今回、私の所属したグループで一緒になった2名の学生は2人ともタブレットは初めて取り扱うということでしたが、最初こそ戸惑っていたものの、直ぐに慣れて作業していました。そして、限られた時間の中で、我々の助言も受け止めながらしっかりとしたアウトプットを作ってくれました。残念ながら賞を頂くことはできませんでしたが、私自身も新しいツールを使うということに挑戦していかなければならないと、改めて感じさせてもらえるいい機会となりました。
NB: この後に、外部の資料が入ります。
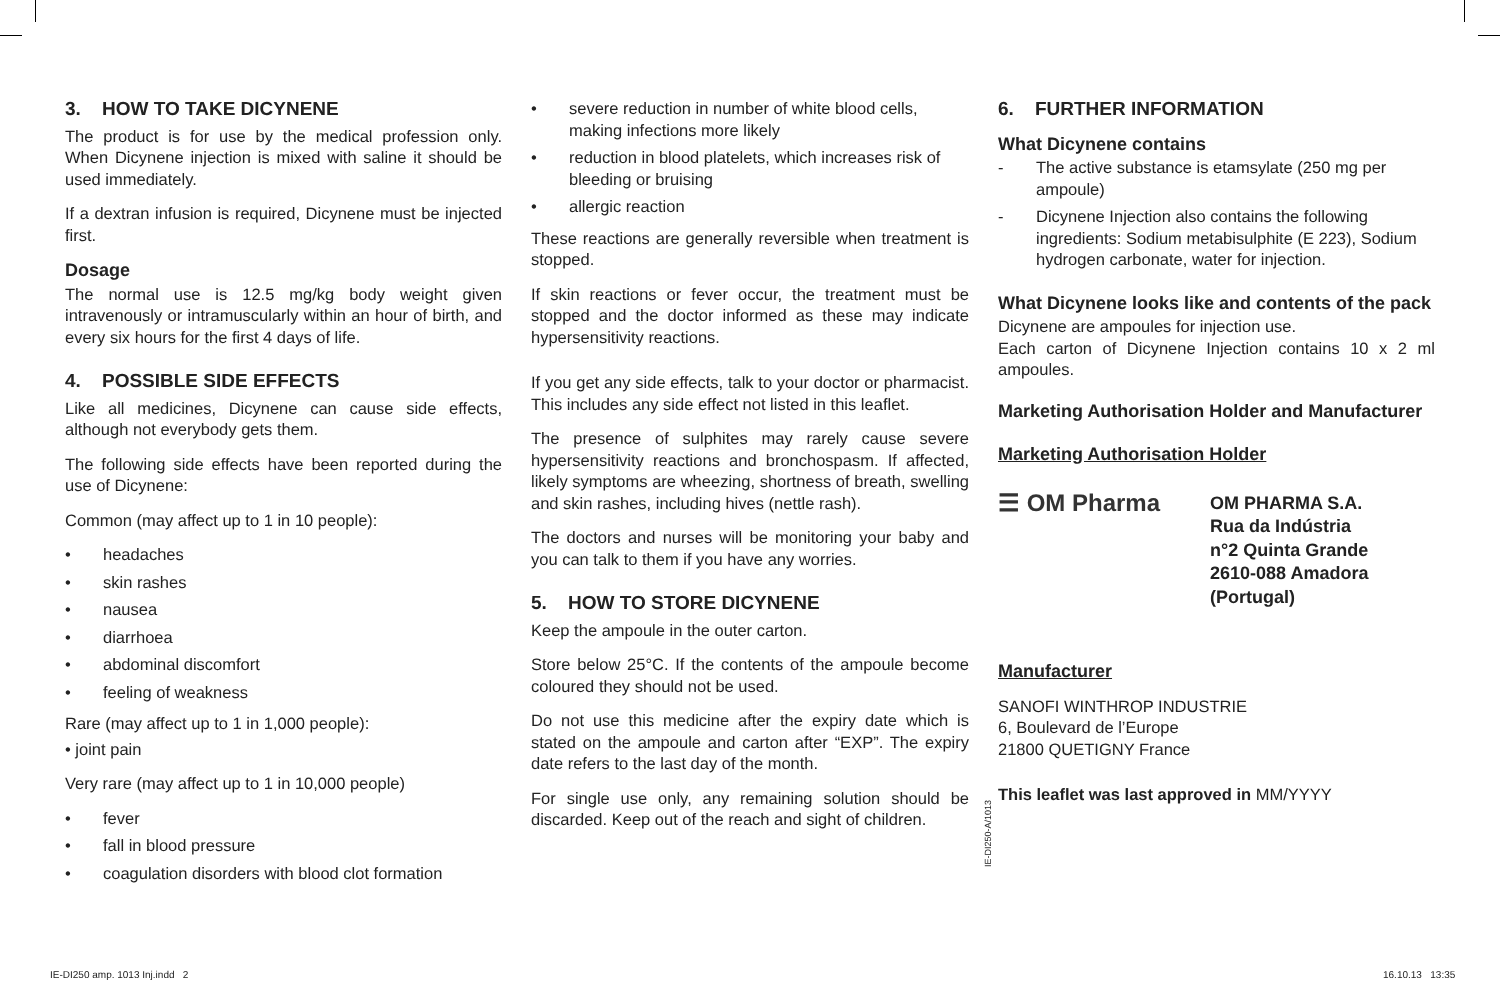3. HOW TO TAKE DICYNENE
The product is for use by the medical profession only. When Dicynene injection is mixed with saline it should be used immediately.
If a dextran infusion is required, Dicynene must be injected first.
Dosage
The normal use is 12.5 mg/kg body weight given intravenously or intramuscularly within an hour of birth, and every six hours for the first 4 days of life.
4. POSSIBLE SIDE EFFECTS
Like all medicines, Dicynene can cause side effects, although not everybody gets them.
The following side effects have been reported during the use of Dicynene:
Common (may affect up to 1 in 10 people):
• headaches
• skin rashes
• nausea
• diarrhoea
• abdominal discomfort
• feeling of weakness
Rare (may affect up to 1 in 1,000 people):
• joint pain
Very rare (may affect up to 1 in 10,000 people)
• fever
• fall in blood pressure
• coagulation disorders with blood clot formation
• severe reduction in number of white blood cells, making infections more likely
• reduction in blood platelets, which increases risk of bleeding or bruising
• allergic reaction
These reactions are generally reversible when treatment is stopped.
If skin reactions or fever occur, the treatment must be stopped and the doctor informed as these may indicate hypersensitivity reactions.
If you get any side effects, talk to your doctor or pharmacist. This includes any side effect not listed in this leaflet.
The presence of sulphites may rarely cause severe hypersensitivity reactions and bronchospasm. If affected, likely symptoms are wheezing, shortness of breath, swelling and skin rashes, including hives (nettle rash).
The doctors and nurses will be monitoring your baby and you can talk to them if you have any worries.
5. HOW TO STORE DICYNENE
Keep the ampoule in the outer carton.
Store below 25°C. If the contents of the ampoule become coloured they should not be used.
Do not use this medicine after the expiry date which is stated on the ampoule and carton after “EXP”. The expiry date refers to the last day of the month.
For single use only, any remaining solution should be discarded. Keep out of the reach and sight of children.
6. FURTHER INFORMATION
What Dicynene contains
- The active substance is etamsylate (250 mg per ampoule)
- Dicynene Injection also contains the following ingredients: Sodium metabisulphite (E 223), Sodium hydrogen carbonate, water for injection.
What Dicynene looks like and contents of the pack
Dicynene are ampoules for injection use.
Each carton of Dicynene Injection contains 10 x 2 ml ampoules.
Marketing Authorisation Holder and Manufacturer
Marketing Authorisation Holder
☰ OM Pharma
OM PHARMA S.A.
Rua da Indústria
n°2 Quinta Grande
2610-088 Amadora
(Portugal)
Manufacturer
SANOFI WINTHROP INDUSTRIE
6, Boulevard de l’Europe
21800 QUETIGNY France
This leaflet was last approved in MM/YYYY
IE-DI250-A/1013
IE-DI250 amp. 1013 Inj.indd 2
16.10.13 13:35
毎年恒例ですが、交流会終了後は、島根県技術会青年部の忘年会を開催します。日本技術士会中国本部青年技術士交流会からも参加して頂きます。地元同業他社の技術士の方々もいますし、建設業及び関連業以外の企業に属する技術士の方もいらっしゃいます。そういう間柄で、情報交換できる貴重な機会です。私も経営者としての付き合いや勉強会などに出かける機会が多くなり、こういった現場も実務者との交流の場が少なくなってきています。技術士会メンバーも会社に戻れば技術者である前に、一人のサラリーマンであり、中間管理職であったりします。そんな彼らがどのような問題意識や課題、また悩みを抱えているのかを伺い知ることもまた、私にとって大いに学びとなっています。最近は島根県技術士会の行事に参加する機会も少なくなっていますが、出来るだけ頑張って、多様な交流を続けていきたいと考えています。